Sebaliknya, kaktus yang mengalami dehidrasi ekstrim juga akan tampak layu dan menyusut. Terik matahari kemarau yang menyengat lebih dari 6 jam sehari tanpa penyiraman yang cukup akan menyedot cadangan air di dalam batang kaktus. Batang kaktus akan mengerut dan tampak kusam, tetapi teksturnya tetap padat dan tidak berbau busuk.
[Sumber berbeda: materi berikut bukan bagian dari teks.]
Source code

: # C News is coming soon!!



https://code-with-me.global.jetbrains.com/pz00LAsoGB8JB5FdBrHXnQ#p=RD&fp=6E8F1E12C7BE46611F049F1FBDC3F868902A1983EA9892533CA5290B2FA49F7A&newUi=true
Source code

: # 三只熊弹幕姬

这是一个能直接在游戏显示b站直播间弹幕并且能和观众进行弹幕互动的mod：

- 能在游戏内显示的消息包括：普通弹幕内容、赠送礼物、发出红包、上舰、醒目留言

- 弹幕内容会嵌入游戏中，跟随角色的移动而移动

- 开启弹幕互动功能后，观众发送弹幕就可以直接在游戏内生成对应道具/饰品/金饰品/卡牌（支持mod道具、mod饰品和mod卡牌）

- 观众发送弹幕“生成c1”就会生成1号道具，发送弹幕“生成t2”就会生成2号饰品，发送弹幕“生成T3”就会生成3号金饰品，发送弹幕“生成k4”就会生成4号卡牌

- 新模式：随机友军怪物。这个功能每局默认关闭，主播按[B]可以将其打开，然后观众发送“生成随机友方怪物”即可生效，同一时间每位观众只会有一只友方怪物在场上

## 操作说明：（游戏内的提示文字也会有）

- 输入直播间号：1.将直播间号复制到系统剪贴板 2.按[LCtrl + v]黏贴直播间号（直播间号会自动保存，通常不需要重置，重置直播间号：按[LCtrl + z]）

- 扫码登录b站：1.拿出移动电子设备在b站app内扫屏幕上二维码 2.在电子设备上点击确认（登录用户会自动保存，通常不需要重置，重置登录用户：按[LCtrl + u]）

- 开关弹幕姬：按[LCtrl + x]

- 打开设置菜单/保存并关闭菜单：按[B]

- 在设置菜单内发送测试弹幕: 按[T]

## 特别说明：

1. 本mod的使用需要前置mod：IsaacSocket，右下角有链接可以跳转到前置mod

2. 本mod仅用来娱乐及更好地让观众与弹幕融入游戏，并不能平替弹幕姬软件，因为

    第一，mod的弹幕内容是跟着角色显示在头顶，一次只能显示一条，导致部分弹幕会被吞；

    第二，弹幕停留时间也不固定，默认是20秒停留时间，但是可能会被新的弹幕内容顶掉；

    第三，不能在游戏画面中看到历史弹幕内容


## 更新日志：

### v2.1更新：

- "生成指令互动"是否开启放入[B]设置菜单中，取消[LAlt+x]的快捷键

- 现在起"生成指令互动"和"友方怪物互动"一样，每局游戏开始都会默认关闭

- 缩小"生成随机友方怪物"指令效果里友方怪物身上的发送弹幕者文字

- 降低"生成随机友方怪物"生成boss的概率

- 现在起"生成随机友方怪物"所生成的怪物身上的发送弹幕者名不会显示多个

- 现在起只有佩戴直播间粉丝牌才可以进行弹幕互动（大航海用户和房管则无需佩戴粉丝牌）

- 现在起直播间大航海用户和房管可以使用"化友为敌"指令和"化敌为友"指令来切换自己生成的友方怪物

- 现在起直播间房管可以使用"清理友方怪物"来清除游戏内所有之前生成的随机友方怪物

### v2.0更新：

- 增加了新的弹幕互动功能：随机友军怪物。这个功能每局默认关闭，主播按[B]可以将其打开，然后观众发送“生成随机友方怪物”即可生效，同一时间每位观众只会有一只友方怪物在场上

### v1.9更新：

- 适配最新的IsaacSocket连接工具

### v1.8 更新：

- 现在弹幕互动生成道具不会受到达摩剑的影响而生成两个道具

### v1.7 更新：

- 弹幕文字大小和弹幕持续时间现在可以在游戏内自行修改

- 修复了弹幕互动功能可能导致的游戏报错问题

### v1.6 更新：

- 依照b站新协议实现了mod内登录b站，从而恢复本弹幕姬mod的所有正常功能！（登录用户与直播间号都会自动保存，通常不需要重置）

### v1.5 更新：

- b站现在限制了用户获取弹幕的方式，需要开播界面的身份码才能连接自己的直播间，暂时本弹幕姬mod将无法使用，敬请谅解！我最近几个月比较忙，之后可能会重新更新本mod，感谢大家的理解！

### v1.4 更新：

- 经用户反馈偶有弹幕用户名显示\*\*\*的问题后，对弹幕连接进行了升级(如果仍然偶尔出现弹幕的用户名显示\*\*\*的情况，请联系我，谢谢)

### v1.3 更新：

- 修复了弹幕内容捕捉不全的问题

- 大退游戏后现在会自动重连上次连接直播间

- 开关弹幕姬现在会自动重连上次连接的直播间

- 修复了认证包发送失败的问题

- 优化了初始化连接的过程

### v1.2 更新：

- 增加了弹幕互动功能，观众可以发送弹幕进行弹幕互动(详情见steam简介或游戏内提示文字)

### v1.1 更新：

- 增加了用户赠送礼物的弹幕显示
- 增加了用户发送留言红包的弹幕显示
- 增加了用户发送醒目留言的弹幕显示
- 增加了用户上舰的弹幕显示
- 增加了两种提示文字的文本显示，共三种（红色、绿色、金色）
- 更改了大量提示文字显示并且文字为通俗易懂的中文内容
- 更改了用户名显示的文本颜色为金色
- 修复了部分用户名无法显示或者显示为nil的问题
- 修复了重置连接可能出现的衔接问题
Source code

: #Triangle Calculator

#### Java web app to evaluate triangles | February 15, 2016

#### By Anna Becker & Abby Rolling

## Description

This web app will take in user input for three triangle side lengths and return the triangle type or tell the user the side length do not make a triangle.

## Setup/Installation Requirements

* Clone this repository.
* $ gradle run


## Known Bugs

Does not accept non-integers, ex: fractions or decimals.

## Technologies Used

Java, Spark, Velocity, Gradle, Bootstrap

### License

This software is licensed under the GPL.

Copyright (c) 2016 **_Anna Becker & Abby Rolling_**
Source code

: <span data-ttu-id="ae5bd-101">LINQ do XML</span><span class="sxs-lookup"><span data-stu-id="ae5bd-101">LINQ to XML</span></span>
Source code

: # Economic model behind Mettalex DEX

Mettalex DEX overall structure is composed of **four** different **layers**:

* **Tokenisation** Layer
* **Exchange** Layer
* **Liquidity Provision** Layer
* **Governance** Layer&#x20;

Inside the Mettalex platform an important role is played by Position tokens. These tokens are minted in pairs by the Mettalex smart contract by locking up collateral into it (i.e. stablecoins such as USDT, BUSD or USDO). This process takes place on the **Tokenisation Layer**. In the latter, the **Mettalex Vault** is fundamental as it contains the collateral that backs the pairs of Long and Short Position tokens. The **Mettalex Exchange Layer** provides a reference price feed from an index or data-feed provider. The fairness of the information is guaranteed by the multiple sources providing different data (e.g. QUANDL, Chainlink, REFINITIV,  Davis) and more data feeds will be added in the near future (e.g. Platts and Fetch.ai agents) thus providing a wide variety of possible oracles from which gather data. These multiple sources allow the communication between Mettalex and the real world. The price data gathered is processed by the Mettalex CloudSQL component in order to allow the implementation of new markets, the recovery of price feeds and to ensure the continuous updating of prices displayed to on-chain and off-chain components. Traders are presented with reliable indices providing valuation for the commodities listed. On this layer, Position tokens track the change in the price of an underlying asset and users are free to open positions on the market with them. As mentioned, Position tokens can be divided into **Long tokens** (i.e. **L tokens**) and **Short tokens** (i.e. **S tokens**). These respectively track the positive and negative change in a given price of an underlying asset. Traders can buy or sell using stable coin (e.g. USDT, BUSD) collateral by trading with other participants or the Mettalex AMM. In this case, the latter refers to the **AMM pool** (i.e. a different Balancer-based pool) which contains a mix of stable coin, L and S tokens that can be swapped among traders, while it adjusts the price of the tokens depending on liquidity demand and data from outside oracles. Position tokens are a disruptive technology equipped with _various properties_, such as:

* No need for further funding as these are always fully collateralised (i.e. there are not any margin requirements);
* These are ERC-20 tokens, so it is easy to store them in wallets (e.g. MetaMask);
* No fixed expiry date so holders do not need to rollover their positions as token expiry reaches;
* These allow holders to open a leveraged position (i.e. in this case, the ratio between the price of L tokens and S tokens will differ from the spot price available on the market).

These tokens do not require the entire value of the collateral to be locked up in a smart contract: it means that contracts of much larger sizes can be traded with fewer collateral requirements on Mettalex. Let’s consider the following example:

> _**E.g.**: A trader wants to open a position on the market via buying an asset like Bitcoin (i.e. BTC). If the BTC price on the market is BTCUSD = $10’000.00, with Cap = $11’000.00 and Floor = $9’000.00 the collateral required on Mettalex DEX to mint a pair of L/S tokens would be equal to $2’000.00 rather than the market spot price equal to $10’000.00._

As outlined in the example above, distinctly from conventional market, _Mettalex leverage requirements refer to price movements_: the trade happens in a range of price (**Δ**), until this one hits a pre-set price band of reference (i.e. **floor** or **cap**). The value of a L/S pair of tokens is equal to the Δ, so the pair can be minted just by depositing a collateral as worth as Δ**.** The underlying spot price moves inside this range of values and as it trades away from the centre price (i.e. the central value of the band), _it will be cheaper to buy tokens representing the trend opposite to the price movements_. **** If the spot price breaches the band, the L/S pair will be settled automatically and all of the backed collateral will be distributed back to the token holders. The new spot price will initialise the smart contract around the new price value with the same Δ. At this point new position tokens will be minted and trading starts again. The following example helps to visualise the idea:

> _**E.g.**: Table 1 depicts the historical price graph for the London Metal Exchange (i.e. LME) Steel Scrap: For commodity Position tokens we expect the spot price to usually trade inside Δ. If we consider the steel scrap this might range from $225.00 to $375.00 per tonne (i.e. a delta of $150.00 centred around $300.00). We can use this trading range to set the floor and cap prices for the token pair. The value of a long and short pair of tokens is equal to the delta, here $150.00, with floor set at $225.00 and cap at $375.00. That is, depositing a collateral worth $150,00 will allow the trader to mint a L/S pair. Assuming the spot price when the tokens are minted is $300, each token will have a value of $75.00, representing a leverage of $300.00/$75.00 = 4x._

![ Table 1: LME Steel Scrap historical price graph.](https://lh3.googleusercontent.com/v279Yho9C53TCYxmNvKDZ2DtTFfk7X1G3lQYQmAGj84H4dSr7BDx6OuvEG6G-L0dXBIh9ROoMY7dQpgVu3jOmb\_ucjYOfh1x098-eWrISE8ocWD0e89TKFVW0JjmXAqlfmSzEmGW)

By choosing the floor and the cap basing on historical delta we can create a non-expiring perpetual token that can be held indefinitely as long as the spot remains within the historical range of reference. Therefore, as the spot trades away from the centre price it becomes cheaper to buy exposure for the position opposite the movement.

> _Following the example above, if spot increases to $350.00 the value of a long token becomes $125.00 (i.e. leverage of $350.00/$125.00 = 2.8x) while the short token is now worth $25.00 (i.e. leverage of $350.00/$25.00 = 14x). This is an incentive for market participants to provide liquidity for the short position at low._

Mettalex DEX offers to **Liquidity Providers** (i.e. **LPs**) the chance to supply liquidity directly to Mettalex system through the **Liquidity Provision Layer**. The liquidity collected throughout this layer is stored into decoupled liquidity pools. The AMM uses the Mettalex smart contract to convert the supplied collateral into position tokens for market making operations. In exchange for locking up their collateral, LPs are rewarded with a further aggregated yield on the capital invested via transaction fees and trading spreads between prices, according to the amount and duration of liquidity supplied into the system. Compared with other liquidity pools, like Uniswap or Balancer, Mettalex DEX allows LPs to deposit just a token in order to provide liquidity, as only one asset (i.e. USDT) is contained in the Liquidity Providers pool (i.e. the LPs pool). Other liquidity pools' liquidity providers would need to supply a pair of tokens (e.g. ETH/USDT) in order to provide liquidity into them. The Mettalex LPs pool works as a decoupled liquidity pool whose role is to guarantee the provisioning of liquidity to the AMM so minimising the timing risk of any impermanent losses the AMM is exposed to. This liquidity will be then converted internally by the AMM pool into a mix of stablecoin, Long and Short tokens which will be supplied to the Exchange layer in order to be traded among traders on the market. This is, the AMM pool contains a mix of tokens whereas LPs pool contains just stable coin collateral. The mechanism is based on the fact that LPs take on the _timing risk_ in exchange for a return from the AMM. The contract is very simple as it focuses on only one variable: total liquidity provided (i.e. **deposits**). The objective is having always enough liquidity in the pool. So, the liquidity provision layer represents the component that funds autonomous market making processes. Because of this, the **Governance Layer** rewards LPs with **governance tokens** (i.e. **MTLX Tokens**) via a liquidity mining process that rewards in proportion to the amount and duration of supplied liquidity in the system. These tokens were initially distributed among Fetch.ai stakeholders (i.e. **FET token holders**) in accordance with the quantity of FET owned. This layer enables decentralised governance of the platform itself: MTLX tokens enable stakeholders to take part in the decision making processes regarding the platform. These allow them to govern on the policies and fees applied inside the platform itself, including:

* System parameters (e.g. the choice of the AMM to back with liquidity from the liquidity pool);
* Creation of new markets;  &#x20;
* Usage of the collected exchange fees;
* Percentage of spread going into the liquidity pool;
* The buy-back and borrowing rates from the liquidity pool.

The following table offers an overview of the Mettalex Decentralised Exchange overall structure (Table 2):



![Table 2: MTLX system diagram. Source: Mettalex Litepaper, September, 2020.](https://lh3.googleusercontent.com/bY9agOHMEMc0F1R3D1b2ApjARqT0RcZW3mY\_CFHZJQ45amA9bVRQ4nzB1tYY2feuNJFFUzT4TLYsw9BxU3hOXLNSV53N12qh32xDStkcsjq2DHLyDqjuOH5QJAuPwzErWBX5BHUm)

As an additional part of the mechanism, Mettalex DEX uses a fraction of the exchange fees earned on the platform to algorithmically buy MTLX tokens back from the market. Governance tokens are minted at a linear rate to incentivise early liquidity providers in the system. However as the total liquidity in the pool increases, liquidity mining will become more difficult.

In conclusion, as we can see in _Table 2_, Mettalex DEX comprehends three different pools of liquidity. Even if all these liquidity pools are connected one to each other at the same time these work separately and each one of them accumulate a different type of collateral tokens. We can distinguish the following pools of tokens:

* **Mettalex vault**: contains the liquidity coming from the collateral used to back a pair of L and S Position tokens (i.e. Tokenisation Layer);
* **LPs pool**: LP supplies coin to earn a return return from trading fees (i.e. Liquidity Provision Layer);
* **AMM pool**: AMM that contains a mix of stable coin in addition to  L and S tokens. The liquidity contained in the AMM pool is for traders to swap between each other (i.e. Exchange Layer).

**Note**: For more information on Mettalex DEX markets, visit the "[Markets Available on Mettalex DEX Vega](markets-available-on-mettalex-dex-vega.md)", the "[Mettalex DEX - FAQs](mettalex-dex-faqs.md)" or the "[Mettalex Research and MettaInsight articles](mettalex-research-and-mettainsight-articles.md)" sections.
Kunci utama mencegah dan mengatasi kaktus layu terletak pada penggunaan media tanam berdrainase cepat. Formula media yang ideal di Indonesia terdiri dari campuran 50 persen pasir malang, 25 persen sekam bakar, dan 25 persen batu apung. Pastikan dasar pot memiliki minimal 3 hingga 4 lubang pembuangan air agar tidak terjadi genangan yang memicu pembusukan.